Mycobacterium ulcerans is a species of bacteria found in various aquatic environments. The bacteria can infect humans and some other animals, causing persistent open wounds called Buruli ulcer. M. ulcerans is closely related to Mycobacterium marinum, from which it evolved around one million years ago, and more distantly to the mycobacteria which cause tuberculosis and leprosy.

==Description==
Mycobacterium ulcerans are rod-shaped bacteria. They appear purple ("Gram positive") under Gram stain and bright red ("acid fast") under Ziehl–Neelsen stain. On laboratory media, M. ulcerans grow slowly, forming small transparent colonies after four weeks. As colonies age, they develop irregular outlines and a rough, yellow surface. The bacteria was discovered by Australian scientists Jean Tolhurst and Glen Buckle in the late 1940s.

==Taxonomy and evolution==
Mycobacterium ulcerans is a species of mycobacteria within the phylum Actinomycetota.

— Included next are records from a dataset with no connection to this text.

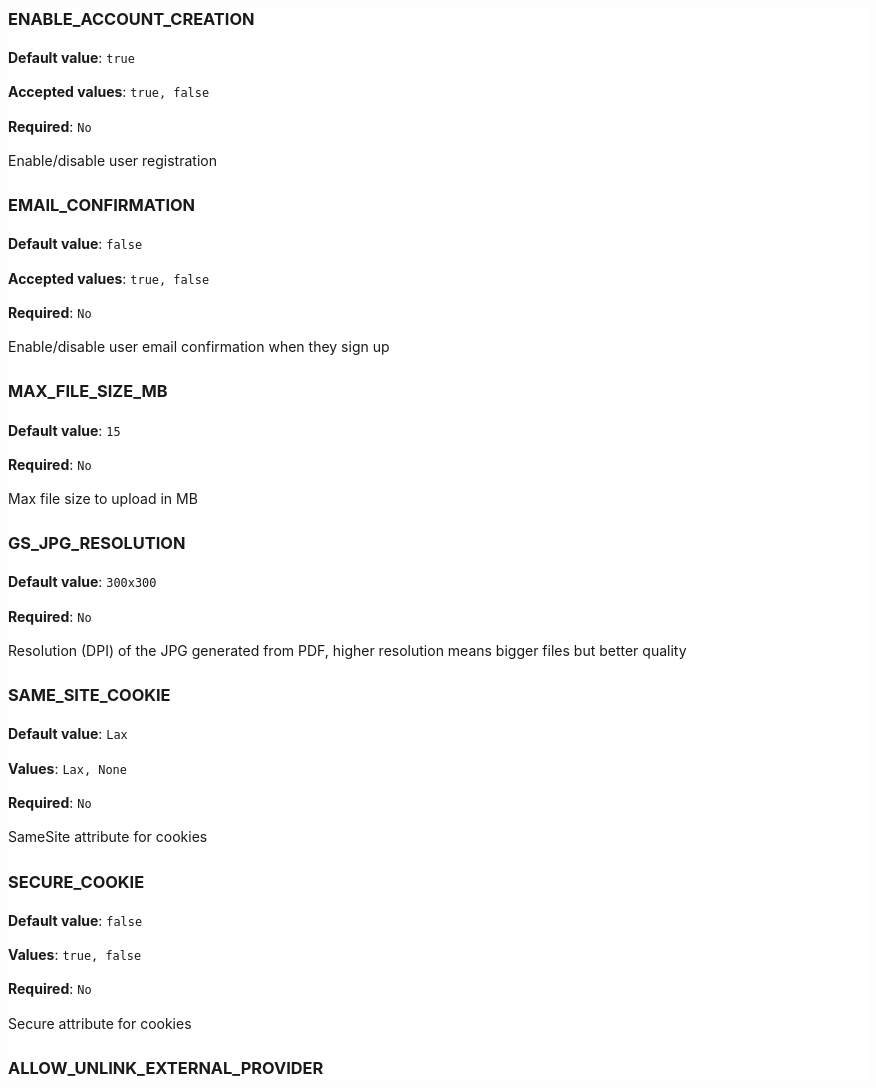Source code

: ### ENABLE_ACCOUNT_CREATION

**Default value**: `true`

**Accepted values**: `true, false`

**Required**: `No`

Enable/disable user registration

### EMAIL_CONFIRMATION

**Default value**: `false`

**Accepted values**: `true, false`

**Required**: `No`

Enable/disable user email confirmation when they sign up

### MAX_FILE_SIZE_MB

**Default value**: `15`

**Required**: `No`

Max file size to upload in MB

### GS_JPG_RESOLUTION

**Default value**: `300x300`

**Required**: `No`

Resolution (DPI) of the JPG generated from PDF, higher resolution means bigger files but better quality

### SAME_SITE_COOKIE

**Default value**: `Lax`

**Values**: `Lax, None`

**Required**: `No`

SameSite attribute for cookies

### SECURE_COOKIE

**Default value**: `false`

**Values**: `true, false`

**Required**: `No`

Secure attribute for cookies

### ALLOW_UNLINK_EXTERNAL_PROVIDER
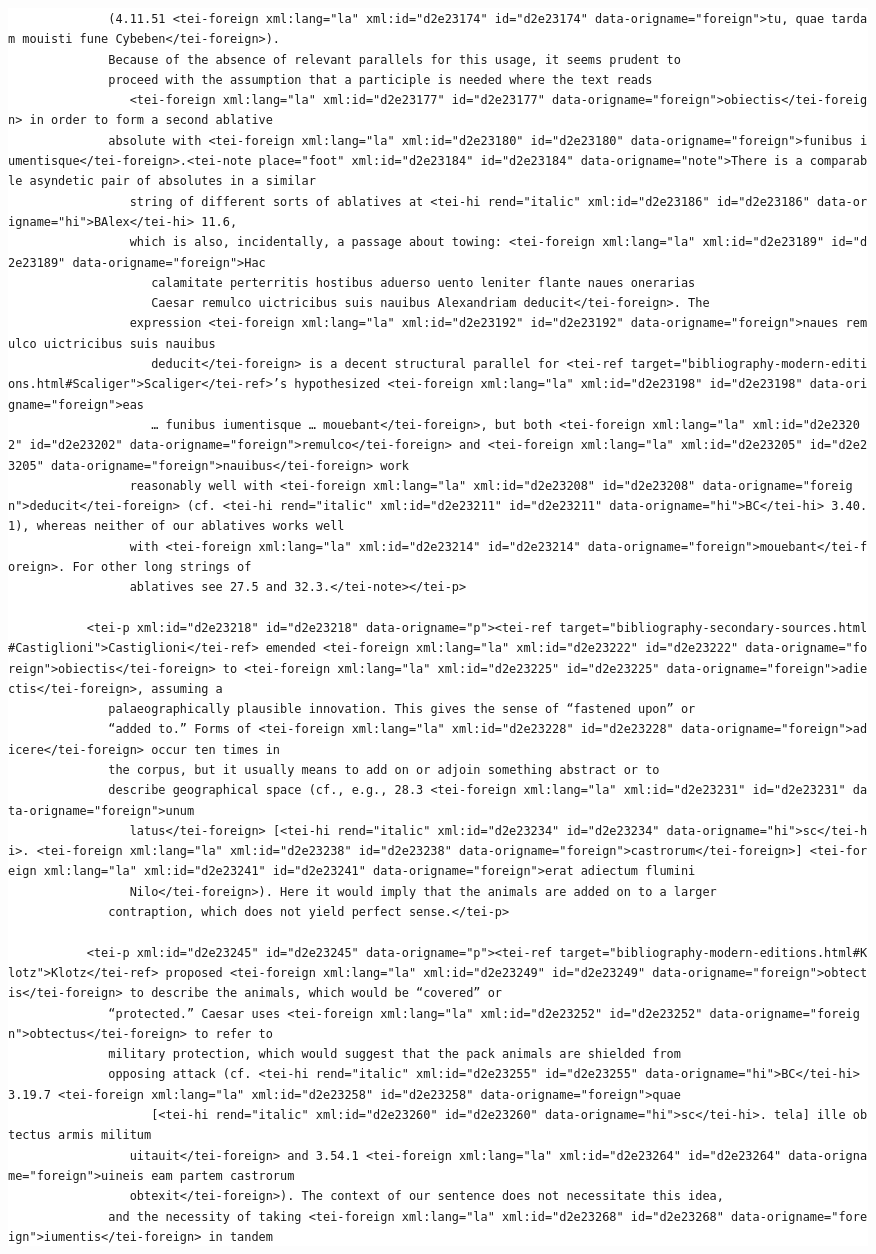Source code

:                   (4.11.51 <tei-foreign xml:lang="la" xml:id="d2e23174" id="d2e23174" data-origname="foreign">tu, quae tardam mouisti fune Cybeben</tei-foreign>).
                  Because of the absence of relevant parallels for this usage, it seems prudent to
                  proceed with the assumption that a participle is needed where the text reads
                     <tei-foreign xml:lang="la" xml:id="d2e23177" id="d2e23177" data-origname="foreign">obiectis</tei-foreign> in order to form a second ablative
                  absolute with <tei-foreign xml:lang="la" xml:id="d2e23180" id="d2e23180" data-origname="foreign">funibus iumentisque</tei-foreign>.<tei-note place="foot" xml:id="d2e23184" id="d2e23184" data-origname="note">There is a comparable asyndetic pair of absolutes in a similar
                     string of different sorts of ablatives at <tei-hi rend="italic" xml:id="d2e23186" id="d2e23186" data-origname="hi">BAlex</tei-hi> 11.6,
                     which is also, incidentally, a passage about towing: <tei-foreign xml:lang="la" xml:id="d2e23189" id="d2e23189" data-origname="foreign">Hac
                        calamitate perterritis hostibus aduerso uento leniter flante naues onerarias
                        Caesar remulco uictricibus suis nauibus Alexandriam deducit</tei-foreign>. The
                     expression <tei-foreign xml:lang="la" xml:id="d2e23192" id="d2e23192" data-origname="foreign">naues remulco uictricibus suis nauibus
                        deducit</tei-foreign> is a decent structural parallel for <tei-ref target="bibliography-modern-editions.html#Scaliger">Scaliger</tei-ref>’s hypothesized <tei-foreign xml:lang="la" xml:id="d2e23198" id="d2e23198" data-origname="foreign">eas
                        … funibus iumentisque … mouebant</tei-foreign>, but both <tei-foreign xml:lang="la" xml:id="d2e23202" id="d2e23202" data-origname="foreign">remulco</tei-foreign> and <tei-foreign xml:lang="la" xml:id="d2e23205" id="d2e23205" data-origname="foreign">nauibus</tei-foreign> work
                     reasonably well with <tei-foreign xml:lang="la" xml:id="d2e23208" id="d2e23208" data-origname="foreign">deducit</tei-foreign> (cf. <tei-hi rend="italic" xml:id="d2e23211" id="d2e23211" data-origname="hi">BC</tei-hi> 3.40.1), whereas neither of our ablatives works well
                     with <tei-foreign xml:lang="la" xml:id="d2e23214" id="d2e23214" data-origname="foreign">mouebant</tei-foreign>. For other long strings of
                     ablatives see 27.5 and 32.3.</tei-note></tei-p>

               <tei-p xml:id="d2e23218" id="d2e23218" data-origname="p"><tei-ref target="bibliography-secondary-sources.html#Castiglioni">Castiglioni</tei-ref> emended <tei-foreign xml:lang="la" xml:id="d2e23222" id="d2e23222" data-origname="foreign">obiectis</tei-foreign> to <tei-foreign xml:lang="la" xml:id="d2e23225" id="d2e23225" data-origname="foreign">adiectis</tei-foreign>, assuming a
                  palaeographically plausible innovation. This gives the sense of “fastened upon” or
                  “added to.” Forms of <tei-foreign xml:lang="la" xml:id="d2e23228" id="d2e23228" data-origname="foreign">adicere</tei-foreign> occur ten times in
                  the corpus, but it usually means to add on or adjoin something abstract or to
                  describe geographical space (cf., e.g., 28.3 <tei-foreign xml:lang="la" xml:id="d2e23231" id="d2e23231" data-origname="foreign">unum
                     latus</tei-foreign> [<tei-hi rend="italic" xml:id="d2e23234" id="d2e23234" data-origname="hi">sc</tei-hi>. <tei-foreign xml:lang="la" xml:id="d2e23238" id="d2e23238" data-origname="foreign">castrorum</tei-foreign>] <tei-foreign xml:lang="la" xml:id="d2e23241" id="d2e23241" data-origname="foreign">erat adiectum flumini
                     Nilo</tei-foreign>). Here it would imply that the animals are added on to a larger
                  contraption, which does not yield perfect sense.</tei-p>

               <tei-p xml:id="d2e23245" id="d2e23245" data-origname="p"><tei-ref target="bibliography-modern-editions.html#Klotz">Klotz</tei-ref> proposed <tei-foreign xml:lang="la" xml:id="d2e23249" id="d2e23249" data-origname="foreign">obtectis</tei-foreign> to describe the animals, which would be “covered” or
                  “protected.” Caesar uses <tei-foreign xml:lang="la" xml:id="d2e23252" id="d2e23252" data-origname="foreign">obtectus</tei-foreign> to refer to
                  military protection, which would suggest that the pack animals are shielded from
                  opposing attack (cf. <tei-hi rend="italic" xml:id="d2e23255" id="d2e23255" data-origname="hi">BC</tei-hi> 3.19.7 <tei-foreign xml:lang="la" xml:id="d2e23258" id="d2e23258" data-origname="foreign">quae
                        [<tei-hi rend="italic" xml:id="d2e23260" id="d2e23260" data-origname="hi">sc</tei-hi>. tela] ille obtectus armis militum
                     uitauit</tei-foreign> and 3.54.1 <tei-foreign xml:lang="la" xml:id="d2e23264" id="d2e23264" data-origname="foreign">uineis eam partem castrorum
                     obtexit</tei-foreign>). The context of our sentence does not necessitate this idea,
                  and the necessity of taking <tei-foreign xml:lang="la" xml:id="d2e23268" id="d2e23268" data-origname="foreign">iumentis</tei-foreign> in tandem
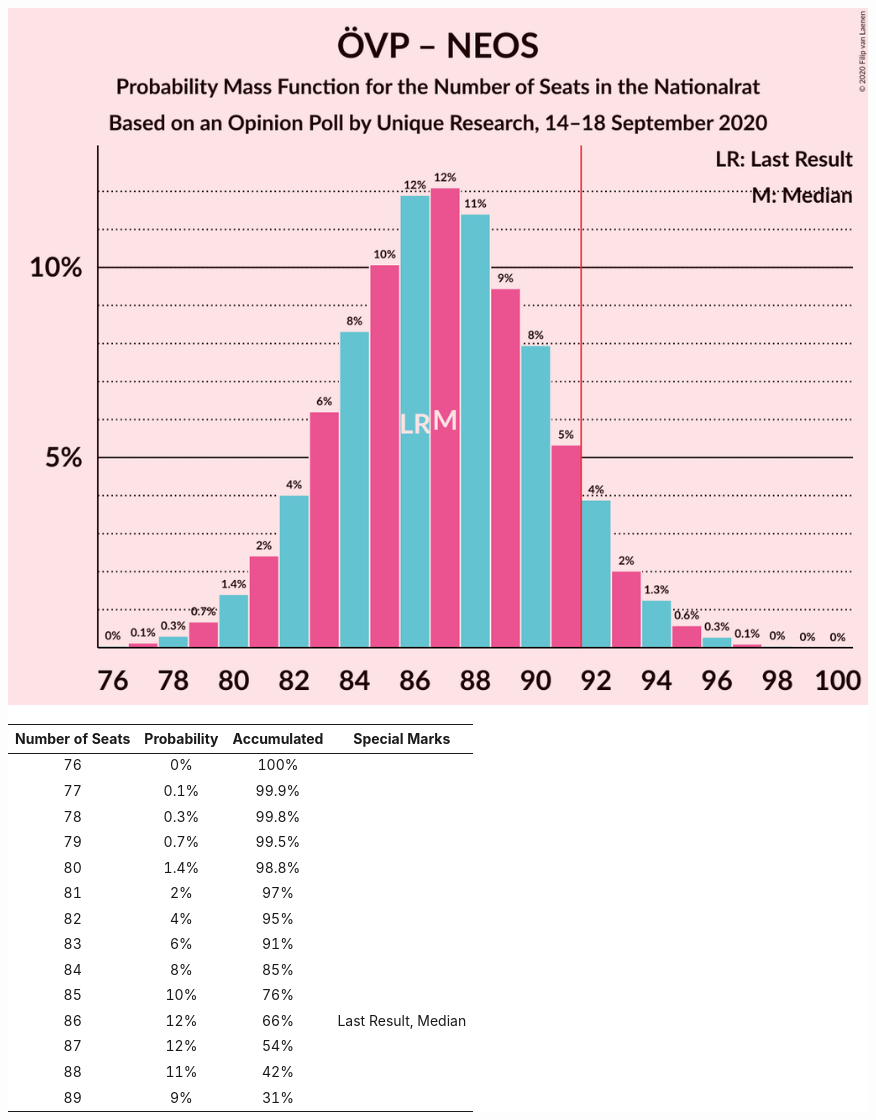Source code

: ![Graph with seats probability mass function not yet produced](2020-09-18-UniqueResearch-coalitions-seats-pmf-övp–neos.png "Seats Probability Mass Function")

| Number of Seats | Probability | Accumulated | Special Marks |
|:---------------:|:-----------:|:-----------:|:-------------:|
| 76 | 0% | 100% |  |
| 77 | 0.1% | 99.9% |  |
| 78 | 0.3% | 99.8% |  |
| 79 | 0.7% | 99.5% |  |
| 80 | 1.4% | 98.8% |  |
| 81 | 2% | 97% |  |
| 82 | 4% | 95% |  |
| 83 | 6% | 91% |  |
| 84 | 8% | 85% |  |
| 85 | 10% | 76% |  |
| 86 | 12% | 66% | Last Result, Median |
| 87 | 12% | 54% |  |
| 88 | 11% | 42% |  |
| 89 | 9% | 31% |  |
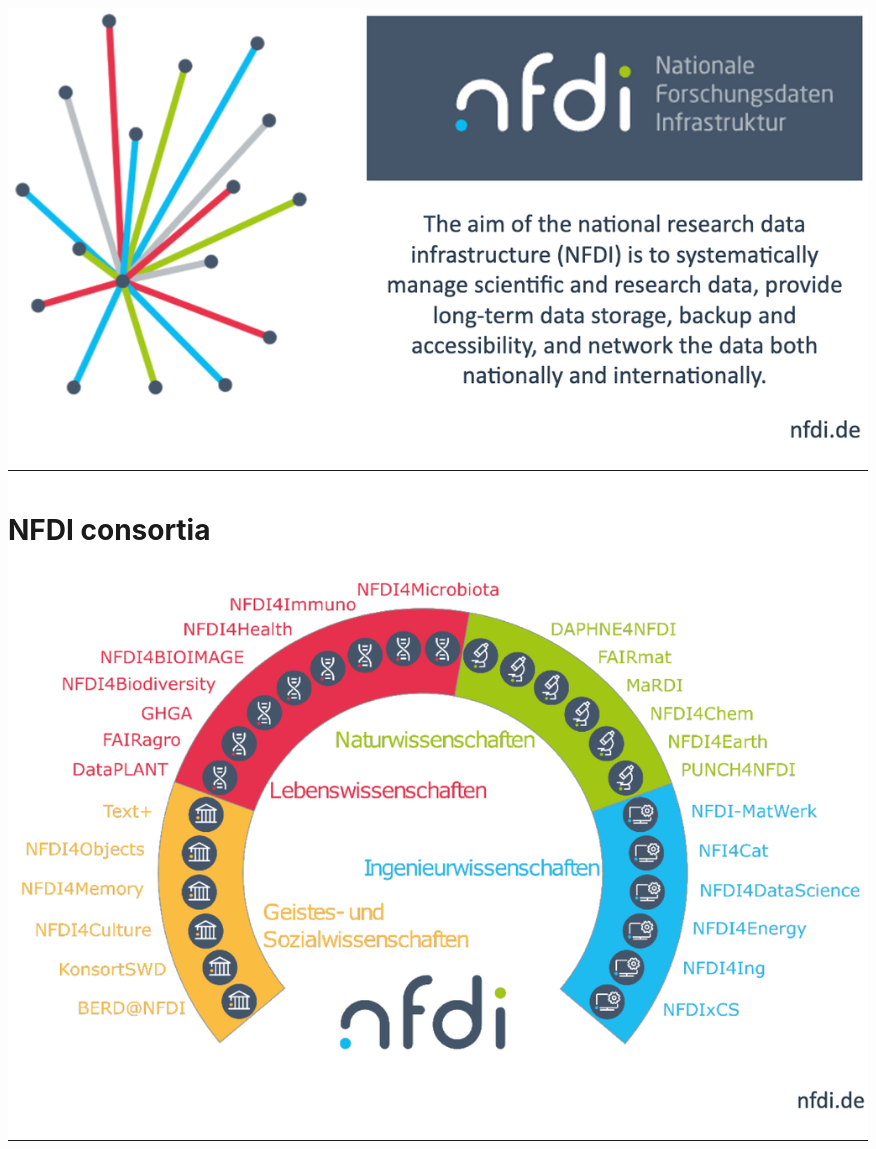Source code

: ![w:800](./../../../public/images-tm/nfdi/nfdi.drawio.png)

---

# NFDI consortia

![w:800](./../../../public/images-tm/nfdi/nfdi-consortia.drawio.png)

---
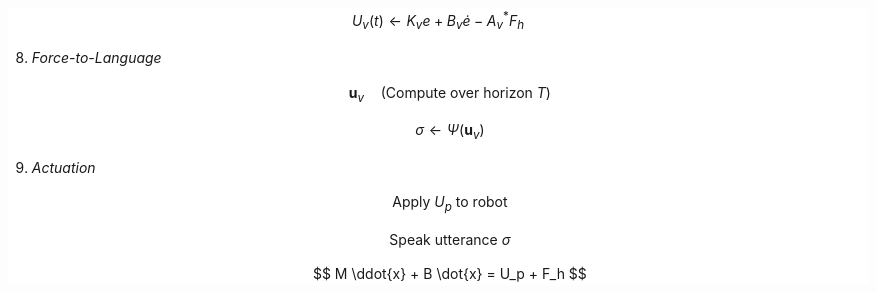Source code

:    $$
   U_v(t) \leftarrow K_v e + B_v \dot{e} - A_v^* F_h
   $$

8. *Force-to-Language*

   $$
   \mathbf{u}_v \quad \text{(Compute over horizon } T \text{)}
   $$

   $$
   \sigma \leftarrow \Psi(\mathbf{u}_v)
   $$

9. *Actuation*

   $$
   \text{Apply } U_p \text{ to robot}
   $$

   $$
   \text{Speak utterance } \sigma
   $$

   $$
   M \ddot{x} + B \dot{x} = U_p + F_h
   $$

Within the genus Mycobacterium, M. ulcerans is classified as both a "non-tuberculous mycobacterium" and a "slow-growing mycobacterium".

M. ulcerans likely evolved from the closely related aquatic pathogen Mycobacterium marinum around one million years ago. The two species are genetically very similar, and have identical 16S ribosomal RNA genes. However relative to M. marinum, M. ulcerans has undergone substantial genome reduction, shedding over a thousand kilobases of genetic content including nearly 1300 genes (23% of the total M. marinum genes) and sustaining the inactivation of an additional 700 genes. Some of these genes were inactivated by the proliferation of two mobile genetic elements, called "IS2404" (213 copies) and "IS2606" (91 copies), neither of which are present in M. marinum. Additionally, M. ulcerans has acquired a 174 kilobase plasmid, termed "pMUM001", which is involved in the production of the toxin mycolactone. Other closely related mycobacteria produce mycolactone and infect various aquatic animals; these are sometimes described as distinct species (M. pseudoshottsii, M. liflandii, M. shinshuense and sometimes M. marinum) and sometimes as different lineages of M. ulcerans. Regardless, all mycolactone-producing mycobacteria share a common ancestor distinct from non-mycolactone-producing M. marinum.